## Exercise 1
In the news release about the State of Working Alabama 2010 report, what happened to Alabama's unemployment rate between 2008 and 2009?
## Exercise 2
Carry on the news release about the Alabama workers report, picking up after its final sentence.

News Releases

News Releases

ACPP Report: Recession Over, but Struggles Remain for Alabama Workers


Alabama’s unemployment rate doubled between 2008 and 2009, leading to more poverty, more uninsured residents and more economic insecurity for workers weathering the Great Recession, according to The State of Working Alabama 2010, a new Arise Citizens’ Policy Project report released today.

Unemployment growth was swift and intense in Alabama last year, the report finds, with almost a third of the state’s jobless workers unemployed for more than six months. Along with many of the job losses came a loss of employer-provided health insurance benefits. As a result, demand for public insurance programs like Medicaid and ALL Kids exploded. The report credits federal stimulus money for keeping unemployment from climbing higher and for helping Alabama’s public services meet growing needs amid declining revenues.

## Source material
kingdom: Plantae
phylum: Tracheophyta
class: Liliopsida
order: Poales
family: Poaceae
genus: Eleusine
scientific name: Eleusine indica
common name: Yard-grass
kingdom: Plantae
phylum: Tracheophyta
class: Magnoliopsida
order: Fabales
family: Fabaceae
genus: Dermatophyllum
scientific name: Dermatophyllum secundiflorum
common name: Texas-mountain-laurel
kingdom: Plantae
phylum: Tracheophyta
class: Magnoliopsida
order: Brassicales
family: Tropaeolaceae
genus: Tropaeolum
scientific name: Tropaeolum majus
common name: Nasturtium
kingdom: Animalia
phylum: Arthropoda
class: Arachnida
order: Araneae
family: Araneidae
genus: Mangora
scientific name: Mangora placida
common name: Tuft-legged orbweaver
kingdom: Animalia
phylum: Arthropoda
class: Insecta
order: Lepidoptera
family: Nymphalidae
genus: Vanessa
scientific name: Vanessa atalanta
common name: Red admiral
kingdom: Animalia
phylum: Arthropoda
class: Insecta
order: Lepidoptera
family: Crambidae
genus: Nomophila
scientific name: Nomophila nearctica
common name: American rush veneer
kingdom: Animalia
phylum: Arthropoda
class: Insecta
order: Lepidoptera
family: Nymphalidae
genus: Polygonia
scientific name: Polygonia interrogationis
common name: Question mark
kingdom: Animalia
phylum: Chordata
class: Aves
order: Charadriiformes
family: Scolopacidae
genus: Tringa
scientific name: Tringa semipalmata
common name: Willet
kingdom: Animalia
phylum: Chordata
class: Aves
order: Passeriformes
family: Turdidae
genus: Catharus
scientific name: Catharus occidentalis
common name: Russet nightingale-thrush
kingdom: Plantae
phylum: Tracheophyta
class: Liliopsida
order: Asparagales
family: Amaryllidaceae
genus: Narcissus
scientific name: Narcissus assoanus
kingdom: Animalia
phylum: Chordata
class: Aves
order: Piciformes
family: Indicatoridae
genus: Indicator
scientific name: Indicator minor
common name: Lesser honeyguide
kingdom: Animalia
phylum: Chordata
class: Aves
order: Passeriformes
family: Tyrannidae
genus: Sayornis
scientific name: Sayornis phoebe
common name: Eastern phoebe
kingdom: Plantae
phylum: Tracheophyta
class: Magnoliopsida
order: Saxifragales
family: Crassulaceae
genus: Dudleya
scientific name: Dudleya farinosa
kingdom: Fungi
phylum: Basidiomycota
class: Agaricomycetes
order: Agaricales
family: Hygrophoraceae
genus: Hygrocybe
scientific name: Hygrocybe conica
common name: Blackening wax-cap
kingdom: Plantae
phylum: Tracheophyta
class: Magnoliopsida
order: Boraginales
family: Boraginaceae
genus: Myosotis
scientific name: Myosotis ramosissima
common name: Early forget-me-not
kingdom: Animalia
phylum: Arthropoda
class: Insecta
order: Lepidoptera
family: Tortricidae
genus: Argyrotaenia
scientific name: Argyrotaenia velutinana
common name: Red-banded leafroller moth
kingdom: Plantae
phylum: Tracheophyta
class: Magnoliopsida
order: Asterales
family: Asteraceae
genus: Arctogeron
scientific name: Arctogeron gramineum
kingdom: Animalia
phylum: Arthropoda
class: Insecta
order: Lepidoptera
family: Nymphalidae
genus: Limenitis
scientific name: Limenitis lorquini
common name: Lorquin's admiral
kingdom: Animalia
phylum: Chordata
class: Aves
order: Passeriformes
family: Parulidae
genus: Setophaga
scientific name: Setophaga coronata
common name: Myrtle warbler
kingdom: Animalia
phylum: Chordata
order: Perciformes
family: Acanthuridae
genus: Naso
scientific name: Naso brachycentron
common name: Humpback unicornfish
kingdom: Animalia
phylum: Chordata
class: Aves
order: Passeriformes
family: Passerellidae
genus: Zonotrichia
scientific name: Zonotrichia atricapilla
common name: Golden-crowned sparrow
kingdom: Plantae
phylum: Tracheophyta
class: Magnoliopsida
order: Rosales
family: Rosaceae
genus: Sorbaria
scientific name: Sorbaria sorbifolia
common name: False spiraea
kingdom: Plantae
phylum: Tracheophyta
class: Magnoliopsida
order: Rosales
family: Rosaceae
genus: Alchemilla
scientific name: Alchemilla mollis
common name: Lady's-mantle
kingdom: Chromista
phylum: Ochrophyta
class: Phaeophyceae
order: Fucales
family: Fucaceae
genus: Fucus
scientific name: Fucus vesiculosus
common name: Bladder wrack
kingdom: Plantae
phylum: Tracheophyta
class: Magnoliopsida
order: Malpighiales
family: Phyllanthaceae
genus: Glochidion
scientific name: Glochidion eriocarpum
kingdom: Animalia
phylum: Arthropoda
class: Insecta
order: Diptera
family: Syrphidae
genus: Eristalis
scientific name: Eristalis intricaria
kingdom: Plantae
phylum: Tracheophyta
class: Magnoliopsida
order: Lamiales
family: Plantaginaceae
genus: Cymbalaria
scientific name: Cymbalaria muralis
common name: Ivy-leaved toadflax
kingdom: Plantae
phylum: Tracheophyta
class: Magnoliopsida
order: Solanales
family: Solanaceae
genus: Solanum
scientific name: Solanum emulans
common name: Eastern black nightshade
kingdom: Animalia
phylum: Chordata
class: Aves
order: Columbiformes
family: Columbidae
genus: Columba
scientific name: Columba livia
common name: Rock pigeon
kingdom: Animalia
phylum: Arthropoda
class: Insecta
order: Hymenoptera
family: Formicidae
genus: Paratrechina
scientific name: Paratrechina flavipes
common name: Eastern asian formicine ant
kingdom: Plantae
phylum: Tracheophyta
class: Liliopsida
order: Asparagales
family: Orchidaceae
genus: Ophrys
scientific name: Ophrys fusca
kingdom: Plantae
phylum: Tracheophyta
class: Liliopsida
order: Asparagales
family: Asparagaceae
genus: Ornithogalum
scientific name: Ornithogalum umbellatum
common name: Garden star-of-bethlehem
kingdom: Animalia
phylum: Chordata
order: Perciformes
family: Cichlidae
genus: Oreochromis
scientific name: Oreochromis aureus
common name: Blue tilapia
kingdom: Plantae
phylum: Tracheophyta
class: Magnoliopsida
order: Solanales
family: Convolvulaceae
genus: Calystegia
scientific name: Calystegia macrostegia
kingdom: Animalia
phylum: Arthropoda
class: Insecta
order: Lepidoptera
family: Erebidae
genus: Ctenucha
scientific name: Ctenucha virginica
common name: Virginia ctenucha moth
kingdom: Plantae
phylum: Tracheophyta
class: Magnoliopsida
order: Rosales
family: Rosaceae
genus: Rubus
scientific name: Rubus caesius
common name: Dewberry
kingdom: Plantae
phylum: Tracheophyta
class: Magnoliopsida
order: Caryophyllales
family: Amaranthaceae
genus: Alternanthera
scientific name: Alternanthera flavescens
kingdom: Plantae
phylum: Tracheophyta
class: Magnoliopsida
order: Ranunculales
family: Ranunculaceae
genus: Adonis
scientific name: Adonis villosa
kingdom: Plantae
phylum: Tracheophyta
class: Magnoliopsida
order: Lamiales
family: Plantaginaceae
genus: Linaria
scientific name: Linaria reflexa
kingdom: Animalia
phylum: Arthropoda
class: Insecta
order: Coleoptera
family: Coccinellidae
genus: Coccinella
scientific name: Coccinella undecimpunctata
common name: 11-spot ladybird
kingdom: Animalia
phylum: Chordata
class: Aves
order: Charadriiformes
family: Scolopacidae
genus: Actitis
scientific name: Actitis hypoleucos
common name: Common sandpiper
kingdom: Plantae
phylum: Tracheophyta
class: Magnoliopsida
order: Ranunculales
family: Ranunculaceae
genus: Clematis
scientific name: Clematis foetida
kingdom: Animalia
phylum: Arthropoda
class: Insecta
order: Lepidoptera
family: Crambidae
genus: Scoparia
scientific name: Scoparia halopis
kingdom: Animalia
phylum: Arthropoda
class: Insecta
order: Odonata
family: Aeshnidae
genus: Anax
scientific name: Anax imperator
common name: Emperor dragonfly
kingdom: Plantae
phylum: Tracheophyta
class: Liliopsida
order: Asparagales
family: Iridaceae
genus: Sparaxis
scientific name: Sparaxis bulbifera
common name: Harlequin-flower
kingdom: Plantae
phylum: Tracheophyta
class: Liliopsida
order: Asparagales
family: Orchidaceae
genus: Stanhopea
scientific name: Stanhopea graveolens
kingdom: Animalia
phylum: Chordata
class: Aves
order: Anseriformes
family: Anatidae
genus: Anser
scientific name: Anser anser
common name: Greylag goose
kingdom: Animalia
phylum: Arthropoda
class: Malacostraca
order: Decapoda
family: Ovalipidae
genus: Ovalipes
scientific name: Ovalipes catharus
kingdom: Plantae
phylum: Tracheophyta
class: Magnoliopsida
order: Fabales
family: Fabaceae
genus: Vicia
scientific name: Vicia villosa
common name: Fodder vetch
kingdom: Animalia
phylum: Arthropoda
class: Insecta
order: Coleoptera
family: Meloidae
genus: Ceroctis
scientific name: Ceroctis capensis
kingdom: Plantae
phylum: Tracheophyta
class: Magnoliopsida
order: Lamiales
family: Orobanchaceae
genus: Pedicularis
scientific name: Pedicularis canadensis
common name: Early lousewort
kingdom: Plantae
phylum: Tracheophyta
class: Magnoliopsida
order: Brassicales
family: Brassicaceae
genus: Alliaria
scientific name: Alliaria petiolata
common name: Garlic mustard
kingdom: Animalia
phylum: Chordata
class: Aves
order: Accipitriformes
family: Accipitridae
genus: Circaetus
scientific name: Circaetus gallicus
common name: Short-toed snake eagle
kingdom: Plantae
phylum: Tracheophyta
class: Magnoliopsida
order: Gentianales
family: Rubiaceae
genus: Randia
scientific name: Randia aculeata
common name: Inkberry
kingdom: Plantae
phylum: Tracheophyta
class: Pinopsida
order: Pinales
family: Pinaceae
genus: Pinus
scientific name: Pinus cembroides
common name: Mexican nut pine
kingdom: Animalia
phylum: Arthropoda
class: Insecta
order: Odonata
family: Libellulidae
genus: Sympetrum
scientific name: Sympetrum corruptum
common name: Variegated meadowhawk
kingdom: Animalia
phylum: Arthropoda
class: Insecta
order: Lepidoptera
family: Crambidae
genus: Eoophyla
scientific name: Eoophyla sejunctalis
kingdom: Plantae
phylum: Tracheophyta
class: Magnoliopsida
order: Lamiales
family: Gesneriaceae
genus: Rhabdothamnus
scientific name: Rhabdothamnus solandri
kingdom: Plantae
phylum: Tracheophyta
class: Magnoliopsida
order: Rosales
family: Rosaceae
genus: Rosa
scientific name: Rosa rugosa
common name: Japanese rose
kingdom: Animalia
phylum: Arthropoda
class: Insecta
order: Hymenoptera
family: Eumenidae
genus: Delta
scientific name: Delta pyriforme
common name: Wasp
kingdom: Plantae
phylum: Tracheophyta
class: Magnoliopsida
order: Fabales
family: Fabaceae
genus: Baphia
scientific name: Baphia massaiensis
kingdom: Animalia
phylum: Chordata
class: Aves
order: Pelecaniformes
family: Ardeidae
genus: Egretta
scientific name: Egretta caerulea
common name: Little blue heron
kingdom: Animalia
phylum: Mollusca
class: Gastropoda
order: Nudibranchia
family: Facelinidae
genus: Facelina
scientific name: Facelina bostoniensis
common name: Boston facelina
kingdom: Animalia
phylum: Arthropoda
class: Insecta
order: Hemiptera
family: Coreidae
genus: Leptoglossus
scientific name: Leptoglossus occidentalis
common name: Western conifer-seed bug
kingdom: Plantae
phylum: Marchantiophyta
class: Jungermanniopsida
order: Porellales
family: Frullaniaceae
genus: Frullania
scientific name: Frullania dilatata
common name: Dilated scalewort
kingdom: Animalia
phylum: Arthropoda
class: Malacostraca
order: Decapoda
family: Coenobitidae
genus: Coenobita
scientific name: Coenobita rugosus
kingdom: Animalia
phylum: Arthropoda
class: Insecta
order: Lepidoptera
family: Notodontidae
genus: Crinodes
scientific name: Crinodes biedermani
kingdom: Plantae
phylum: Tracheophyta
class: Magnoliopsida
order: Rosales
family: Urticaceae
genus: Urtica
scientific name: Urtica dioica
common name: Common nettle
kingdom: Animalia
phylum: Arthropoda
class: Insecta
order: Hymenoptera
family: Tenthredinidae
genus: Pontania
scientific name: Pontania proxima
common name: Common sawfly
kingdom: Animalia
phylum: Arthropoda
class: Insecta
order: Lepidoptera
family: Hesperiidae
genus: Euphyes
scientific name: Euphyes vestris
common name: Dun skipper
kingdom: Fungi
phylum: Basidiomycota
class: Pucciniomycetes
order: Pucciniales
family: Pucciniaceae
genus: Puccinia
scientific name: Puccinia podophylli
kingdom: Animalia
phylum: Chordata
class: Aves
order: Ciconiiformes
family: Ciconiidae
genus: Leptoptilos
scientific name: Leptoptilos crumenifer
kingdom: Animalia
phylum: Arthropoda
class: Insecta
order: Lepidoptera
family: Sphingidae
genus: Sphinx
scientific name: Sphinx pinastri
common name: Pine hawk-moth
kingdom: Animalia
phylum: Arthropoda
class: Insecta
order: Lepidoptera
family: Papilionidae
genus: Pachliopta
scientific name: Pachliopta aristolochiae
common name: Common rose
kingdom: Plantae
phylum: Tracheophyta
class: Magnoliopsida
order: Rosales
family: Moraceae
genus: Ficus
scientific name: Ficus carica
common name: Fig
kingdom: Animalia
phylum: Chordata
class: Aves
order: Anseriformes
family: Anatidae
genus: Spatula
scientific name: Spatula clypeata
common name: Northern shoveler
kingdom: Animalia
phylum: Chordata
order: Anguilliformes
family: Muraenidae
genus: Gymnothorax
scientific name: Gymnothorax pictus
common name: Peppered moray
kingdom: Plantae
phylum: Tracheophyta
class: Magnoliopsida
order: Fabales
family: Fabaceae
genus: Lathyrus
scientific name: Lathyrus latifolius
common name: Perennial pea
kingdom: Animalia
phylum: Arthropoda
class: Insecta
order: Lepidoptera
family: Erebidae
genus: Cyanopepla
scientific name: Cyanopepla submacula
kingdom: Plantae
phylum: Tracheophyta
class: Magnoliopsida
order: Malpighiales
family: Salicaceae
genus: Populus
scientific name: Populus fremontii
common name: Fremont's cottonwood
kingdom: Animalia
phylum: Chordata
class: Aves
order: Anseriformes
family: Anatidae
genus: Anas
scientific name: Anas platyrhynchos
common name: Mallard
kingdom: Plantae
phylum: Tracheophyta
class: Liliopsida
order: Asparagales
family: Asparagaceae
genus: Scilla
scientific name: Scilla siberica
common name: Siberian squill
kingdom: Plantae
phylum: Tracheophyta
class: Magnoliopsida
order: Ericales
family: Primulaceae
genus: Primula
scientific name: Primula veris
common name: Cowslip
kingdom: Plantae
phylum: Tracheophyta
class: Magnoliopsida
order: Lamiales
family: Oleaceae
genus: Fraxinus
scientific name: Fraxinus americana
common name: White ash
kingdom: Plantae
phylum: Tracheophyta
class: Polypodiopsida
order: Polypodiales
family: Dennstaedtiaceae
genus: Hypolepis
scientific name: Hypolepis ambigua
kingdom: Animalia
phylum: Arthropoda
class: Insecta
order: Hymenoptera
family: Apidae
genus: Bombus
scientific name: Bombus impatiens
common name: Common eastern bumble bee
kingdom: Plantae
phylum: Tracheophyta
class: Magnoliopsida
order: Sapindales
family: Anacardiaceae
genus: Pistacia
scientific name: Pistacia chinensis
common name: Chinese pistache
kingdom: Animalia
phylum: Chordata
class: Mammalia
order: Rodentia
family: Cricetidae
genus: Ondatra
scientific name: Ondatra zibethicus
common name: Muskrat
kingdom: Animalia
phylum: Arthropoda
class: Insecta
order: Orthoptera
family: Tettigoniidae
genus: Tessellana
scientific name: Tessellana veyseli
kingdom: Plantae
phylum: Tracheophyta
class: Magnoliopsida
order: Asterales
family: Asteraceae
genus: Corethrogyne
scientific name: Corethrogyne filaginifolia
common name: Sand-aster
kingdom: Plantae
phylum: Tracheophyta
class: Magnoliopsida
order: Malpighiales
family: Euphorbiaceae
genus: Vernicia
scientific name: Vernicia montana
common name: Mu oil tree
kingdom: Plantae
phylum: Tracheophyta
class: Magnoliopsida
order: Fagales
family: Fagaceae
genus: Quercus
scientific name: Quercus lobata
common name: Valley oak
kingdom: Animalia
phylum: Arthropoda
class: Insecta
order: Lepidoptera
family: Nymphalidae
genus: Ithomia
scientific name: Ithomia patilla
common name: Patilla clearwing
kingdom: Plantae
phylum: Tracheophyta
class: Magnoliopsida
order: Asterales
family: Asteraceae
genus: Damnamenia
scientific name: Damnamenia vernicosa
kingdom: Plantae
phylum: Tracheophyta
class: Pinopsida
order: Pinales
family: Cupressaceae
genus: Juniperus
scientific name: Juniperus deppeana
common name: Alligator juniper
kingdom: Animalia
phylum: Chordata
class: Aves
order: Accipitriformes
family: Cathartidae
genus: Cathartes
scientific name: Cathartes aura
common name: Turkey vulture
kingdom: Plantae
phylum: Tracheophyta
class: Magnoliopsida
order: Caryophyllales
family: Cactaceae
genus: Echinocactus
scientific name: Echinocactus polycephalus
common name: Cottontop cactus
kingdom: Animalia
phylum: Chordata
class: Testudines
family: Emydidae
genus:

## Final answer 1
It doubled.

## Final answer 2
The Great Recession officially ended in mid-2009, but its effects may linger in Alabama for years, the report finds. Unemployment is falling, but forecasts say it will remain high in 2011 as the nation’s economy grows too slowly to reduce joblessness significantly. Alabama’s median household income is lower than it was in 2000-01, and rising college tuition costs and a regressive tax system continue to pose problems as low- and middle-income workers try to get ahead, the report finds. The state’s poverty rate is higher than it was a decade ago, especially for its youngest residents: Almost one in four Alabama children lived in poverty in 2008-09, and more than half lived in families making less than 200 percent of the federal poverty threshold.

ACPP executive director Kimble Forrister said the report illustrates the many difficulties that Alabama’s new leaders will face next year. But he said the state can act now to lay the groundwork for a brighter future.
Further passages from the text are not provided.